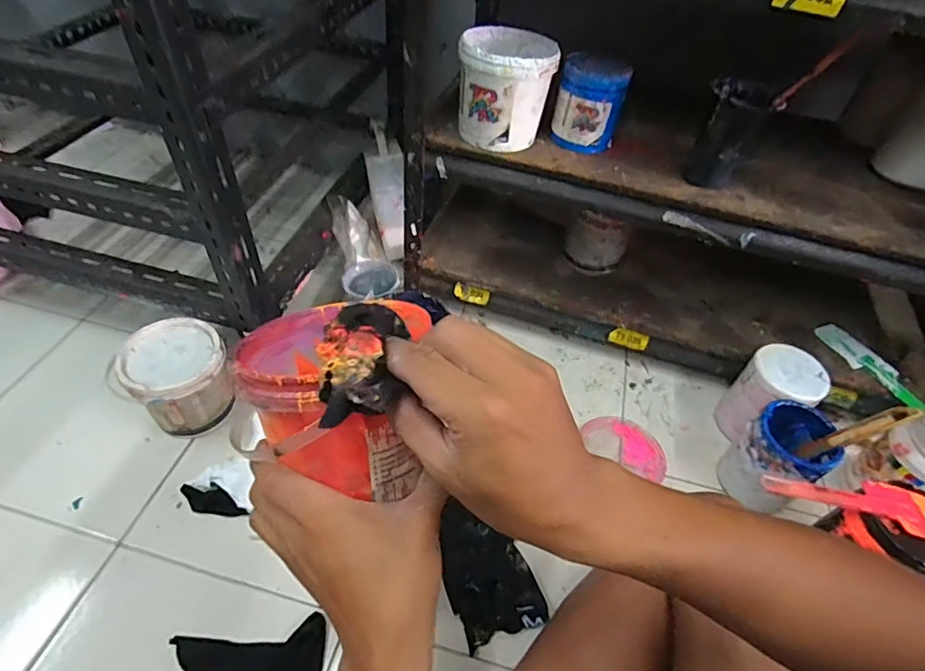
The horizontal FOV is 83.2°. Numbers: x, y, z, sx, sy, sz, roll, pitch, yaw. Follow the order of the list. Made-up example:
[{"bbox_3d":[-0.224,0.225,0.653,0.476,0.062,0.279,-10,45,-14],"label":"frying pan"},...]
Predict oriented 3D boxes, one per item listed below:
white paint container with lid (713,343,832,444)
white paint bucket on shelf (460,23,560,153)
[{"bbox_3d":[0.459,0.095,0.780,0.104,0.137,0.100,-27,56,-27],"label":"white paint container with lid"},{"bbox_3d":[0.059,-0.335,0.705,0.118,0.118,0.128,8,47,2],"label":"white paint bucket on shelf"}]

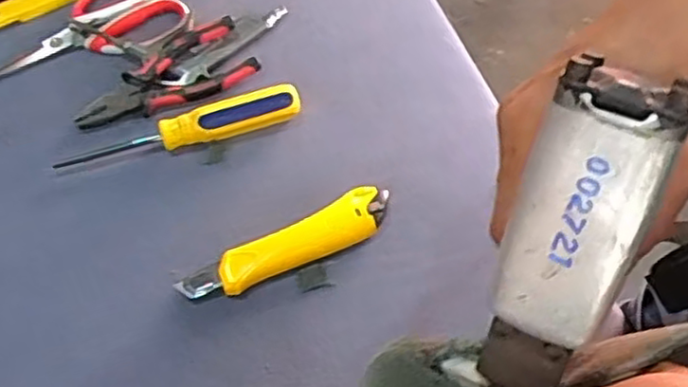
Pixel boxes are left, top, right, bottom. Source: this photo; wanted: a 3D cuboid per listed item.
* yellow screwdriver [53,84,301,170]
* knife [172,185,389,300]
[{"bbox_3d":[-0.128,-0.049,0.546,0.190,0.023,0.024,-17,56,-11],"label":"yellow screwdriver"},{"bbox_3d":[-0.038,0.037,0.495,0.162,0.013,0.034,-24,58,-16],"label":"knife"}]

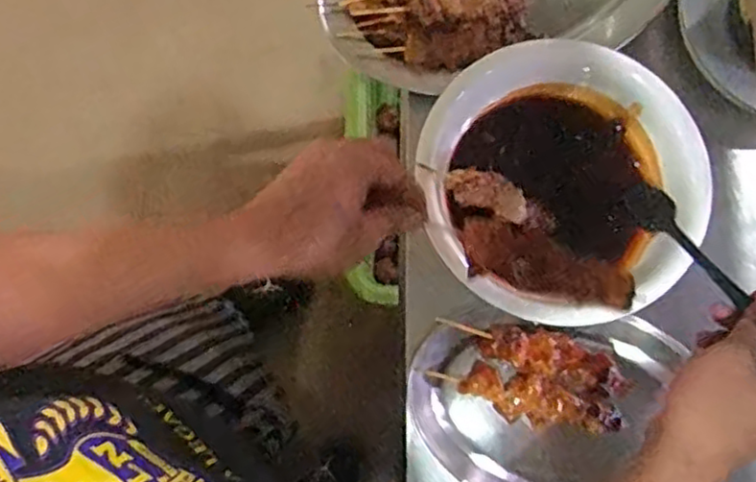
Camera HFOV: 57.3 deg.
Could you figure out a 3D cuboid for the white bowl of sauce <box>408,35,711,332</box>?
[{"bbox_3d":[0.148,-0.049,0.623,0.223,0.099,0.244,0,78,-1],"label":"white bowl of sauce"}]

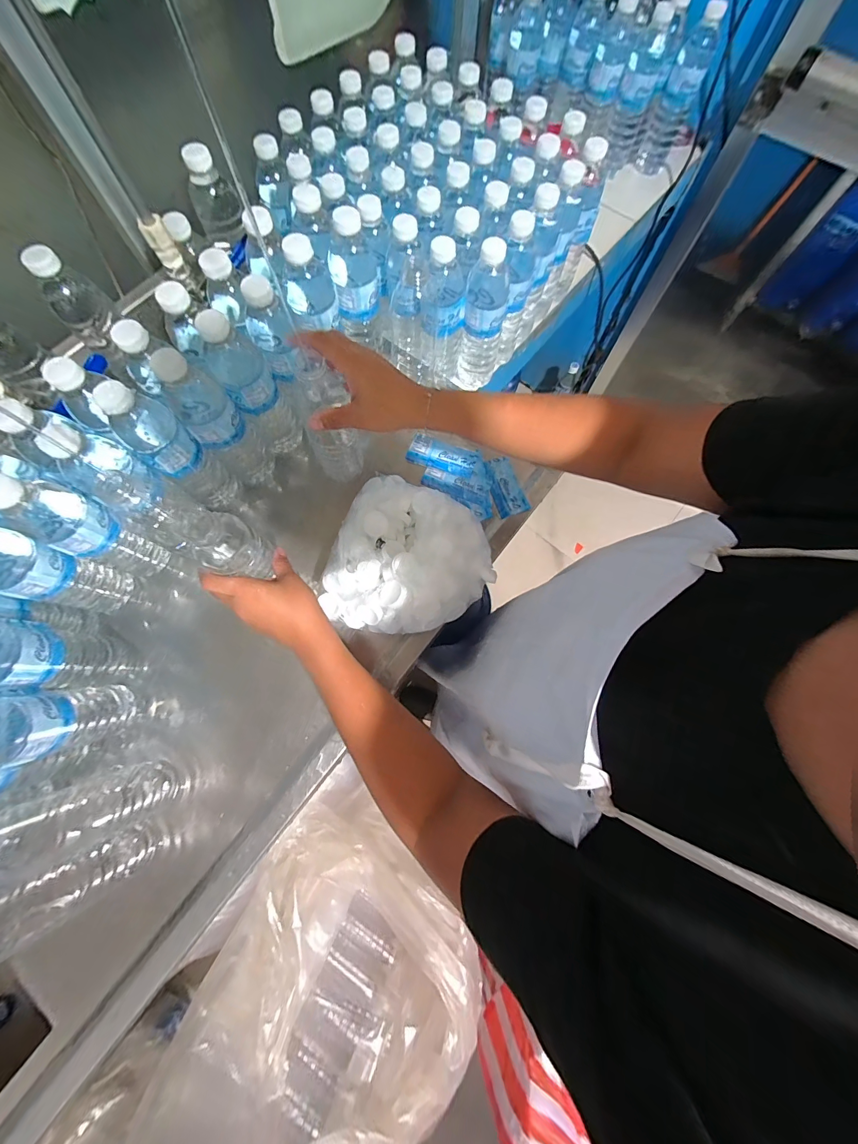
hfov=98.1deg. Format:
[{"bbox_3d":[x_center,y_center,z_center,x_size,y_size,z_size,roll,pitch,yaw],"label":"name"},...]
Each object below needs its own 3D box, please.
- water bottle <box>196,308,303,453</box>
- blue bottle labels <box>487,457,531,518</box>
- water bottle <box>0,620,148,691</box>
★ ★ ★ ★ ★ ★ ★
_Work instruction_. Across the data, find each line that has "boxes" in it and copy that line.

_Result of the task_.
Predict oriented 3D boxes, one per item listed below:
Pixel boxes are left, top, right, bottom. Source: this photo; wanted: a 3D cuboid per listed item.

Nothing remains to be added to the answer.